**INSTRUCTIONS FOR THE TASK:**
Reproduce exactly the lines from the top of the records below through the line holding "understanding where it".

**********

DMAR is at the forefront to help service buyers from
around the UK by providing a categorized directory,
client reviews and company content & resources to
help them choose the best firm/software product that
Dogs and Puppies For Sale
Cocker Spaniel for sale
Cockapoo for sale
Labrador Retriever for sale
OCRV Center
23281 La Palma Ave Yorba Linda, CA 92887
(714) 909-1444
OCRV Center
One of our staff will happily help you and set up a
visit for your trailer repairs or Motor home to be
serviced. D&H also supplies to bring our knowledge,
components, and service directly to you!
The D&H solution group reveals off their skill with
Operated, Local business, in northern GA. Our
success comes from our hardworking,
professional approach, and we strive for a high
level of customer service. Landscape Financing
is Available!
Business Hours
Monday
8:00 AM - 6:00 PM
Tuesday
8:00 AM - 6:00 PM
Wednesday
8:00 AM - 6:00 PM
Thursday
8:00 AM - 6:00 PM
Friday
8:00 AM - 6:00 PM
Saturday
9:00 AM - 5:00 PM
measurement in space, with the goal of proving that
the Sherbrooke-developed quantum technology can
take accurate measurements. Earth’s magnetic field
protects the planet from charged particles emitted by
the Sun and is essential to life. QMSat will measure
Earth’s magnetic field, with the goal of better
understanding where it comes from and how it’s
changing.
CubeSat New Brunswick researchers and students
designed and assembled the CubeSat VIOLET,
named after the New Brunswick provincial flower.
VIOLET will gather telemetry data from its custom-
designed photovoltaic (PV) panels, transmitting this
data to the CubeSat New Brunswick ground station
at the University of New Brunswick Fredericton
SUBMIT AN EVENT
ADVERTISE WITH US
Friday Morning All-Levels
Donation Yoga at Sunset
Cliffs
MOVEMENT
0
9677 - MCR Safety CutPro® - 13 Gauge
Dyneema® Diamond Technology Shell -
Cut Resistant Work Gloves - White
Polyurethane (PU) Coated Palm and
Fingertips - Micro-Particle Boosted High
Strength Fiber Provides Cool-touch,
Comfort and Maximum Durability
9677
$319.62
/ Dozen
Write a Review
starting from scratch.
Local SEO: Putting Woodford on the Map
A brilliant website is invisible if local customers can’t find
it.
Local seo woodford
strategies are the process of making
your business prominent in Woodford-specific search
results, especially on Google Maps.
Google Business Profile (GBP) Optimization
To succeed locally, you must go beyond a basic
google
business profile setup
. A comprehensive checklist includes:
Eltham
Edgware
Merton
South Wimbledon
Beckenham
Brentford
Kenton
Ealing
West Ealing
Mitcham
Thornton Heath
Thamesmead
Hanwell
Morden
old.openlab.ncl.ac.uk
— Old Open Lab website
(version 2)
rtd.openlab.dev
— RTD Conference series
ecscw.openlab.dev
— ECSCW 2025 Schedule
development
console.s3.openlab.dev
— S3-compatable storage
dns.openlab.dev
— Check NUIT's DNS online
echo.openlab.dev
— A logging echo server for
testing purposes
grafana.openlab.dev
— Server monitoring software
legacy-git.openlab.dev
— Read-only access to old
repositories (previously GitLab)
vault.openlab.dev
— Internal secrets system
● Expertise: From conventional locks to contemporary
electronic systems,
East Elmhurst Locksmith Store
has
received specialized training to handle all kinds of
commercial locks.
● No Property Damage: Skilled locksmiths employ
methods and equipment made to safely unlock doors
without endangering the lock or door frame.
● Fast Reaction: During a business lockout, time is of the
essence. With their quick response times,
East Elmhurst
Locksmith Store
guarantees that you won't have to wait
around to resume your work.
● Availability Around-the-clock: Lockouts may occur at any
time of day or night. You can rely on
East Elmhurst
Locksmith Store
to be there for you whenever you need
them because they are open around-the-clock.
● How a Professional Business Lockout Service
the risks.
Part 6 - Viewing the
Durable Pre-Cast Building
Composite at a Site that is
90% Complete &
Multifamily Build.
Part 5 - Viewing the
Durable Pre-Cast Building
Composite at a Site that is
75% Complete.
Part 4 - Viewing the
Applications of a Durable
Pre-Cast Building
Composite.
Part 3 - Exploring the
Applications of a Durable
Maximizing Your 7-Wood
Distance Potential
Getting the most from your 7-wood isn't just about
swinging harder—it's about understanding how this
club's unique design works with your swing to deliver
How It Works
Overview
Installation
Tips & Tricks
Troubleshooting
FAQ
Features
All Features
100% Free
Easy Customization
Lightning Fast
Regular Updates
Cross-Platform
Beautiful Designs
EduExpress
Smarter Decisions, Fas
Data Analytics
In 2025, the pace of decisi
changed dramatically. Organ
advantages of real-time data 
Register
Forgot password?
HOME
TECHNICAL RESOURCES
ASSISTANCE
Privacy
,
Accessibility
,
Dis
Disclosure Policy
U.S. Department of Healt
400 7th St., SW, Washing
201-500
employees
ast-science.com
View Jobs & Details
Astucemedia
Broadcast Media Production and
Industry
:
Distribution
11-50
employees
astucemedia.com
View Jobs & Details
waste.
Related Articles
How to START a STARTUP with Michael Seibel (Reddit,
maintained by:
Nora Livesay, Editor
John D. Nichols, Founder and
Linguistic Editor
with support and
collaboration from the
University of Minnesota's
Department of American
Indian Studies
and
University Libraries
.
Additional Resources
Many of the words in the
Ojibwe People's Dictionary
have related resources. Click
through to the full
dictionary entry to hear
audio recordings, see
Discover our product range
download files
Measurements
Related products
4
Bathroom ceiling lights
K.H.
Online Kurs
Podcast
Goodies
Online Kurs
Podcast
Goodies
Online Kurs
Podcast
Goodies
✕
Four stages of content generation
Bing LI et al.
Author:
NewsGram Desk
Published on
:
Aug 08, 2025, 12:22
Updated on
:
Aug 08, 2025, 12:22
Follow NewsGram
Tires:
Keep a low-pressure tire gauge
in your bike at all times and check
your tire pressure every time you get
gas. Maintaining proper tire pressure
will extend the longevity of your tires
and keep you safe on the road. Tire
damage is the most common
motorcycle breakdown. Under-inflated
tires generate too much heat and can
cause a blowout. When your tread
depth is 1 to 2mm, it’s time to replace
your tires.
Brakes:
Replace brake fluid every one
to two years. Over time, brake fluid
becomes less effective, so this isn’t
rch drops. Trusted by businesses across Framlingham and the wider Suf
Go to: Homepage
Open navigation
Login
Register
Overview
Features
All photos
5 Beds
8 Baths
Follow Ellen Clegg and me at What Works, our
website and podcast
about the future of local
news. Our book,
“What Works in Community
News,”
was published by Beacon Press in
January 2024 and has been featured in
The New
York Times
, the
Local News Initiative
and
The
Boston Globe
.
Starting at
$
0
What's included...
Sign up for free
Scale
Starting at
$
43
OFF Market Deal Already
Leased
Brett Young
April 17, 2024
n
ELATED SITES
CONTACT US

**********

**SOLUTION TO THIS EXERCISE:**
DMAR is at the forefront to help service buyers from
around the UK by providing a categorized directory,
client reviews and company content & resources to
help them choose the best firm/software product that
Dogs and Puppies For Sale
Cocker Spaniel for sale
Cockapoo for sale
Labrador Retriever for sale
OCRV Center
23281 La Palma Ave Yorba Linda, CA 92887
(714) 909-1444
OCRV Center
One of our staff will happily help you and set up a
visit for your trailer repairs or Motor home to be
serviced. D&H also supplies to bring our knowledge,
components, and service directly to you!
The D&H solution group reveals off their skill with
Operated, Local business, in northern GA. Our
success comes from our hardworking,
professional approach, and we strive for a high
level of customer service. Landscape Financing
is Available!
Business Hours
Monday
8:00 AM - 6:00 PM
Tuesday
8:00 AM - 6:00 PM
Wednesday
8:00 AM - 6:00 PM
Thursday
8:00 AM - 6:00 PM
Friday
8:00 AM - 6:00 PM
Saturday
9:00 AM - 5:00 PM
measurement in space, with the goal of proving that
the Sherbrooke-developed quantum technology can
take accurate measurements. Earth’s magnetic field
protects the planet from charged particles emitted by
the Sun and is essential to life. QMSat will measure
Earth’s magnetic field, with the goal of better
understanding where it comes from and how it’s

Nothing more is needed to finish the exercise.